Text shown:

Campeonato Carioca
- Season: 2019
- Dates: 22 December 2018 - 21 April 2019
- Champions: Flamengo
- Relegated: America Goytacaz
- Copa do Brasil: Bangu Fluminense Vasco da Gama Volta Redonda
- Série D: Bangu Cabofriense
- Top goalscorer: Bruno Henrique (8 goals)

= 2019 Campeonato Carioca =

The 2019 Campeonato Carioca de Futebol was the 116th edition of the top division of football in the state of Rio de Janeiro. The competition was organized by FERJ. The top four teams in the final standings of the tournament not otherwise qualified qualified to compete in the 2020 Copa do Brasil. Additionally, the top two teams not competing in any level of the national Campeonato Brasileiro qualified for the 2020 Campeonato Brasileiro Série D. Botafogo were the defending champions. Flamengo won their record 35th Campeonato Carioca after defeating Vasco da Gama in the final.

==Participating teams==

| Club | Home City | Manager | 2018 Result |
|---|---|---|---|
| America Football Club | Duque de Caxias | Luisinho Lemos | 1st (Série B1) |
| Americano Futebol Clube | Saquarema | Josué Teixeira | 2nd (Série B1) |
| Bangu Atlético Clube | Rio de Janeiro (Bangu) | Alfredo Sampaio and Ado [pt] | 8th |
| Boavista Sport Club | Saquarema | Eduardo Allax | 5th |
| Botafogo de Futebol e Regatas | Rio de Janeiro (Engenho de Dentro) | Zé Ricardo | 1st |
| Associação Desportiva Cabofriense | Cabo Frio | Luciano Quadros and Valdir Bigode | 7th |
| Clube de Regatas do Flamengo | Rio de Janeiro (Maracanã) | Abel Braga | 3rd |
| Fluminense Football Club | Rio de Janeiro (Maracanã) | Fernando Diniz | 4th |
| Goytacaz Futebol Clube | Campos dos Goytacazes | Athirson and Flávio Lopes | 13th |
| Macaé Esporte Futebol Clube | Macaé | Luís Antônio Zaluar [pt] | 12th |
| Madureira Esporte Clube | Rio de Janeiro (Madureira) | Antônio Carlos Roy | 9th |
| Nova Iguaçu Futebol Clube | Nova Iguaçu | Marcelo Salles and Carlos Vitor | 11th |
| Associação Atlética Portuguesa | Rio de Janeiro (Bangu) | João Carlos Ângelo and Ailton Ferraz | 6th |
| Resende Futebol Clube | Resende | Edson Souza | 14th |
| Club de Regatas Vasco da Gama | Rio de Janeiro (Vasco da Gama) | Alberto Valentim | 2nd |
| Volta Redonda Futebol Clube | Volta Redonda | Toninho Andrade | 10th |

==Format==
The competition maintained the format of the 2017 and 2018 editions. The preliminary phase of the tournament was contested as a round-robin among the two worst-placed teams of the 2018 competition, the two best-placed teams in the 2018 relegation group, and the two teams promoted from the 2018 Série B1. The top two teams of the preliminary phase qualified for the main competition while the remaining four competed in the relegation group.

What the task asks:
Using the participating teams table in the 2019 Campeonato Carioca text, list every club whose home city is Rio de Janeiro, along with the neighborhood given for each.

Dataset excerpt:
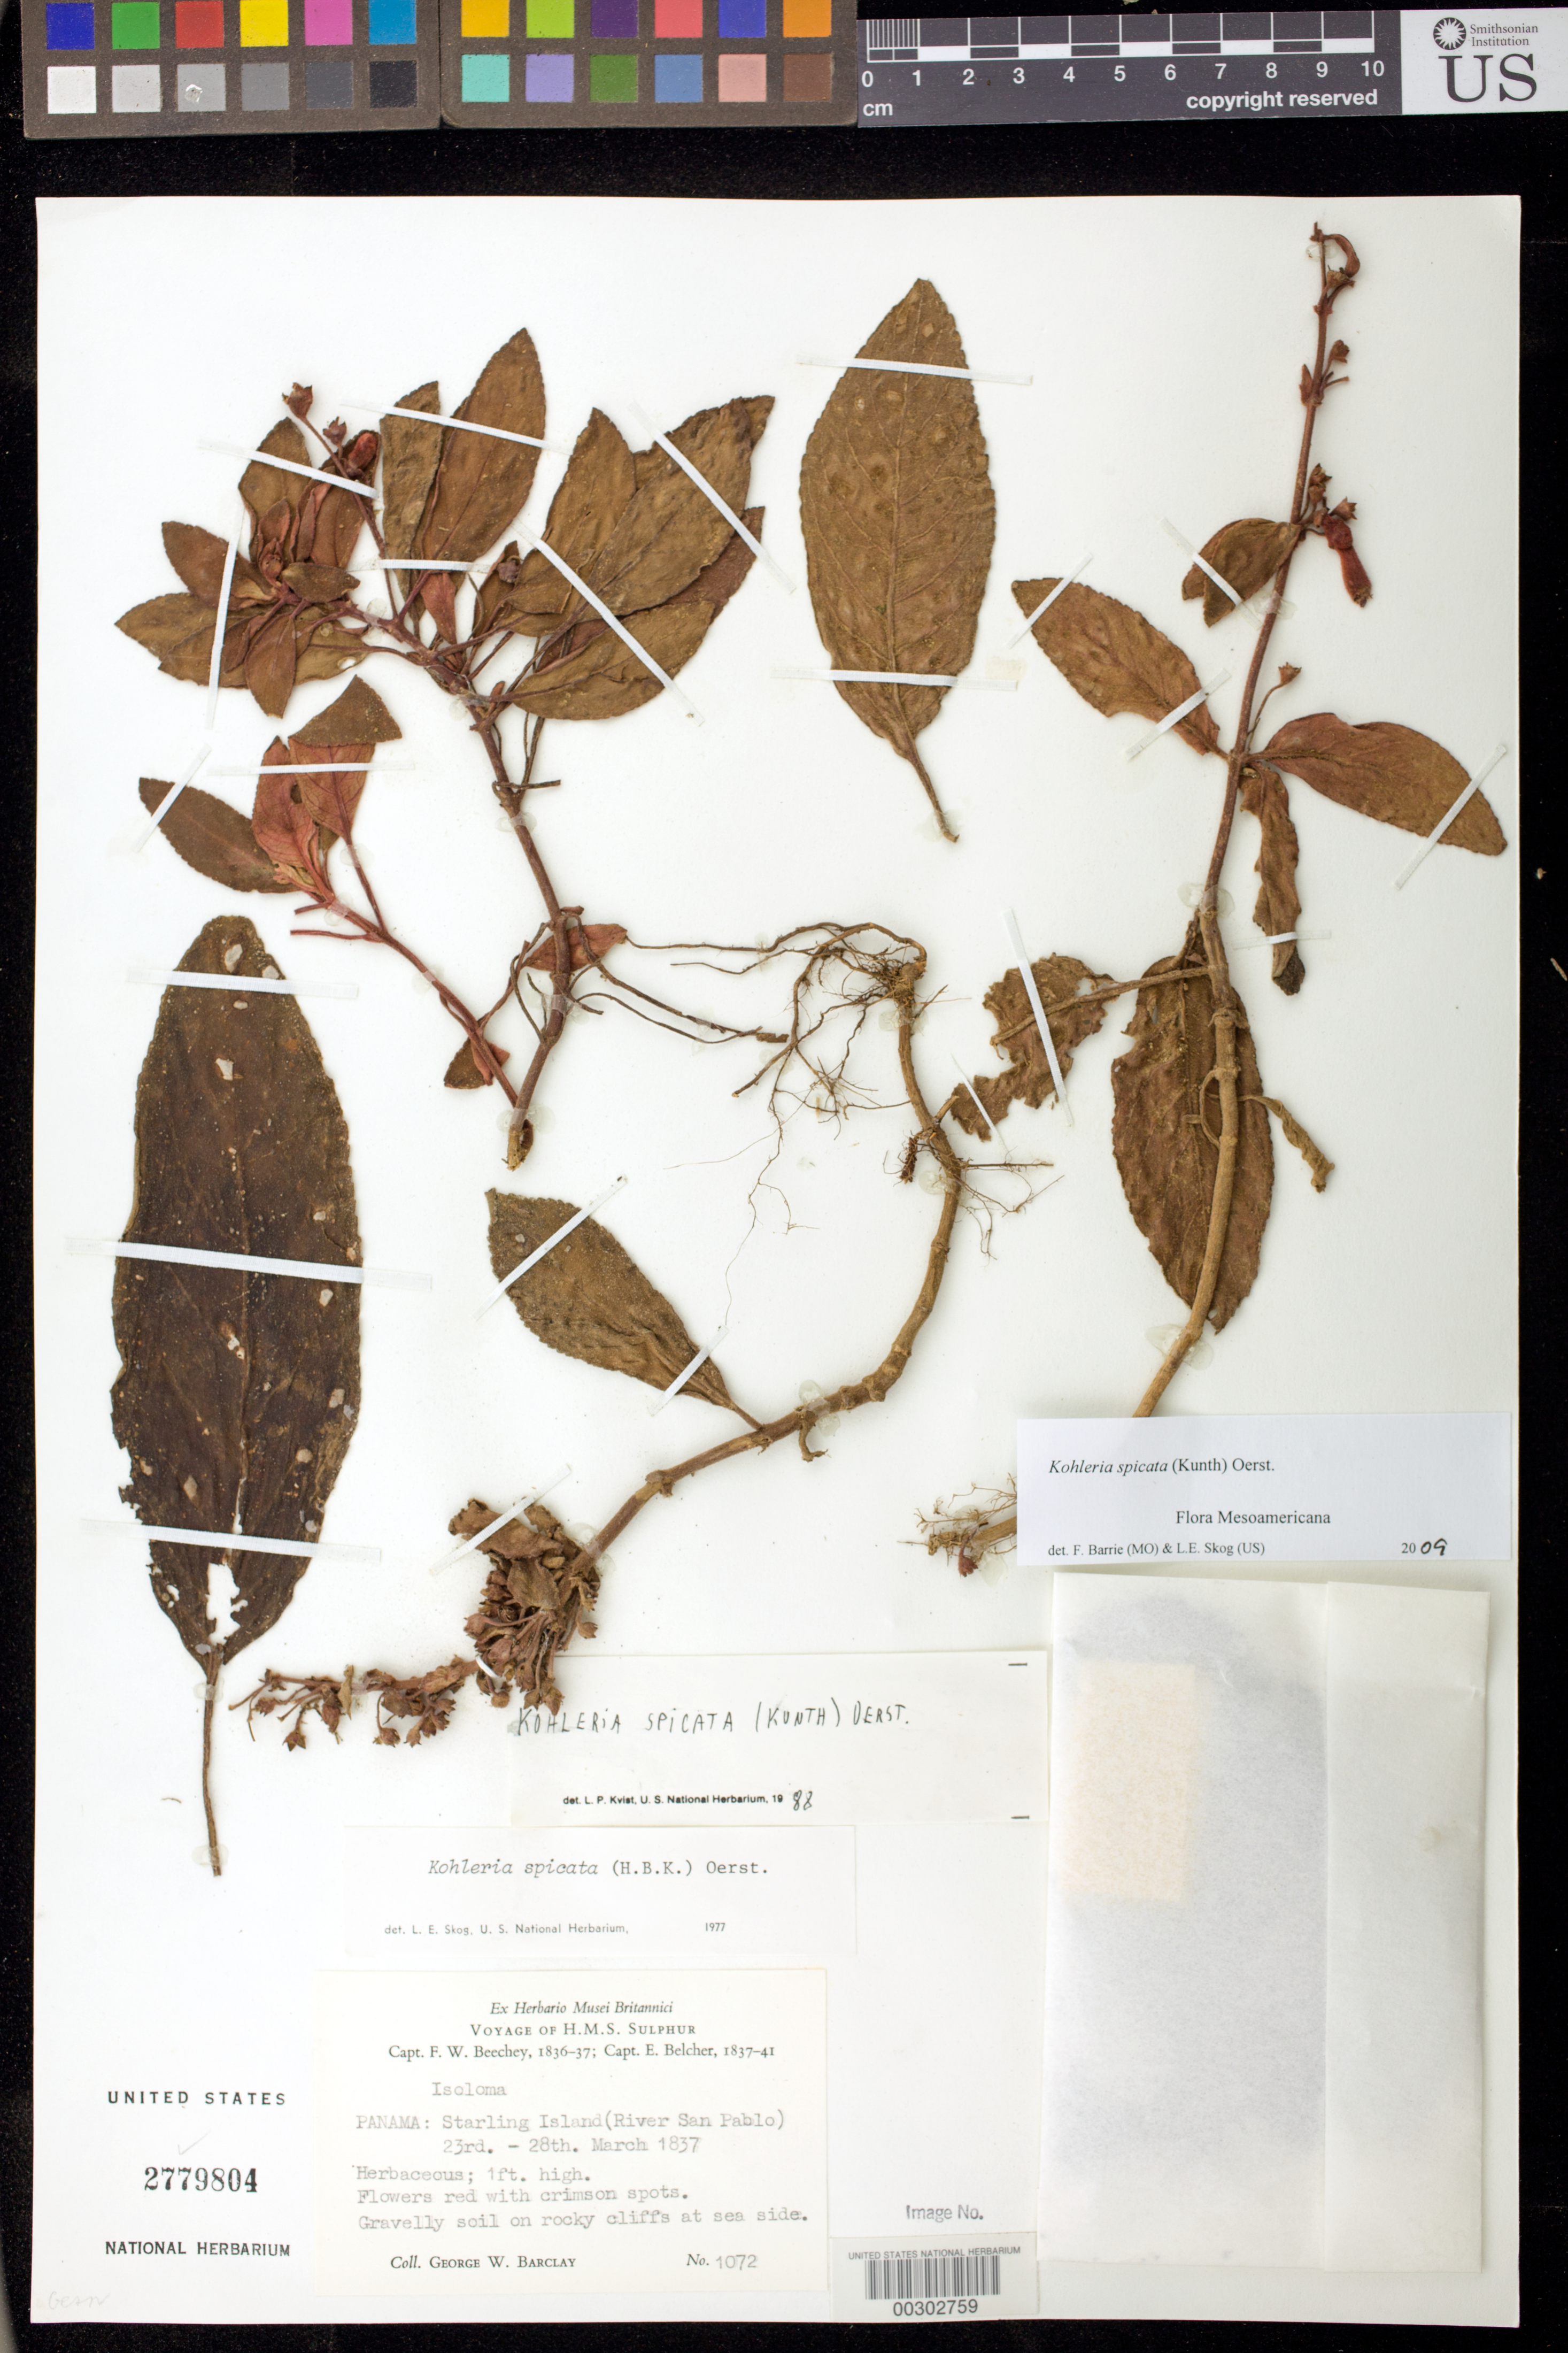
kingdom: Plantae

Correct result:
- Bangu Atlético Clube (Bangu)
- Botafogo de Futebol e Regatas (Engenho de Dentro)
- Clube de Regatas do Flamengo (Maracanã)
- Fluminense Football Club (Maracanã)
- Madureira Esporte Clube (Madureira)
- Associação Atlética Portuguesa (Bangu)
- Club de Regatas Vasco da Gama (Vasco da Gama)